Are you one of the millions of American who dream of owning a house or condo? Perhaps you’re looking for the perfect home that fits your criteria as well as your budget.
Unfortunately, unless you’re a financial expert, preparing to take on a mortgage can be complicated. Especially if you have debt.
Luckily, getting a mortgage with debt isn’t impossible. You may even be able to reduce your debt by rolling it into a mortgage. But is that a good idea?
In this post, we’ll break down the factors lenders take into account when they’re looking at your application. Well also look at some of the pros and cons of rolling debt into your home loan.
What Do Lenders Look For?
What are lenders looking at when they consider your mortgage application? Below, we’ll look at a few important considerations that may impact your mortgage’s approval and interest rate.
You probably know that your capital (your money in the bank) can impact your application. But the concept of debt-to-income ratio can sometimes cause confusion.
Your debt-to-income ratio is the percentage of your monthly income that goes toward paying down your debts. A high ratio suggests that you’re less likely to make monthly payments. In most cases, 43%is the highest ratio lenders want to see if you’re applying for a mortgage.
Having a history of missed payments on car loans or credit cards can indicate that you’re a risk for lenders. How much this history will impact your mortgage application will depend on the size and frequency of your missed payments.

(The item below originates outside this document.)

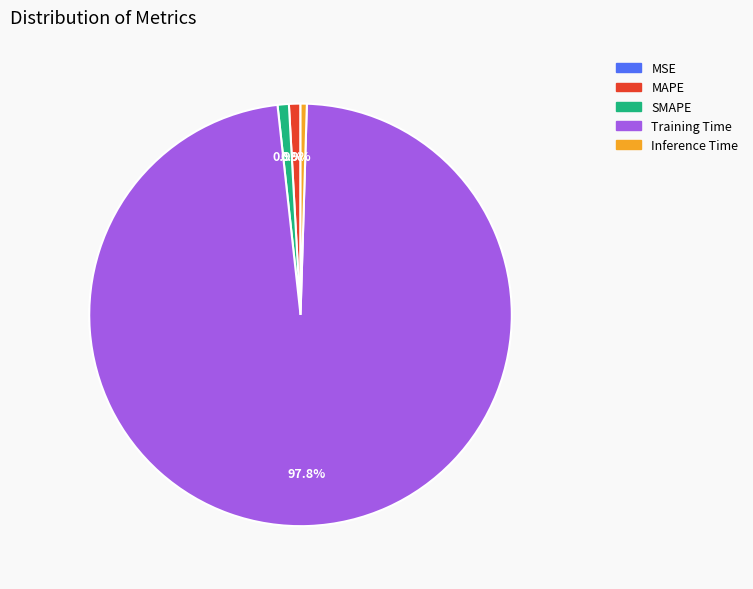

To the nearest percent, what portion does SMAPE represent?

1%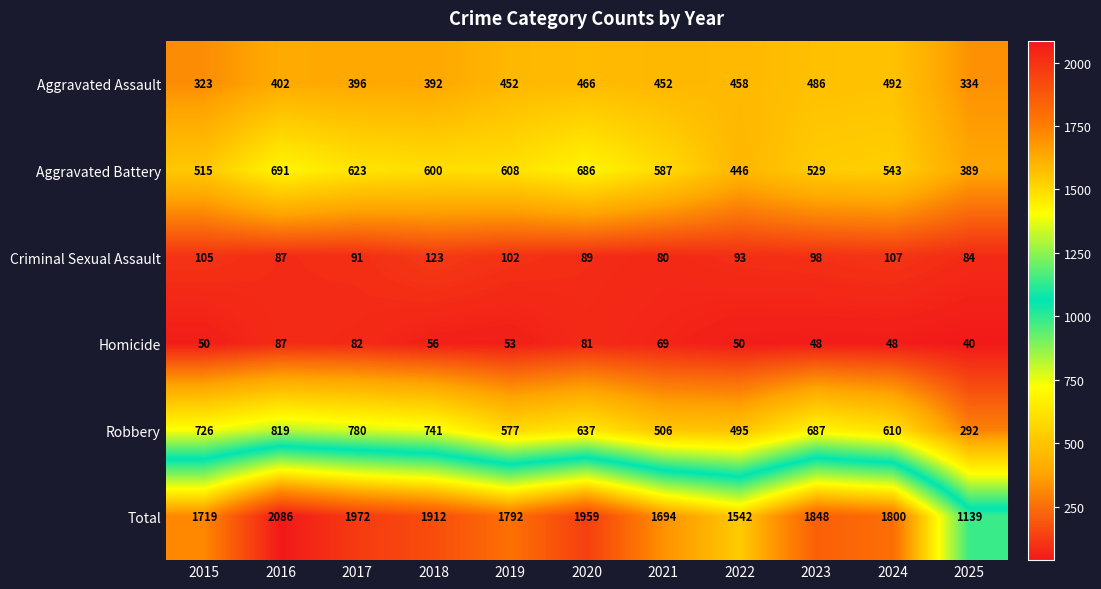

At which label does Robbery first exceed 637?

2015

Student loans can negatively impact your mortgage application by increasing your debt-to-income ratio. On the flip side, a long history of paying these loans on time can improve your credit history.
You probably already know that your credit score is determined by your credit history. Generally, an excellent credit score is considered to be 750 or higher. A good credit score typically falls within the 680-749 range. Unfortunately, a lower score could prevent you from getting the best possible mortgage rate. If you don’t know your score, you can get it by ordering a free credit report (you’re entitled to one every 12 months).
Rolling Debt into a Mortgage
Some borrowers grapple with credit card or student debt while trying to secure a mortgage. Many believe that consolidating their debt into their home loan is the solution. In some cases, this strategy can work.
In particular, if you have credit card debt, rolling it into a mortgage can benefit you. Mortgage interest rates are lower than those on credit cards, which means you’ll be paying a lower rate on your debt if you roll it into a mortgage.
There are disadvantages to this approach. For one, because mortgages are typically paid off over a longer period of time, you may wind up paying more overall. It’s also worth considering that if you’ve accumulated debt, you may be at risk of accumulating it again down the road—which will further complicate your financial situation.
For these reasons, addressing any underlying issues that may have caused you to go into debt in the first place is the best course of action. Depending on the seriousness of your debt, you may want to enlist the aid of a credit counsellor or financial planner.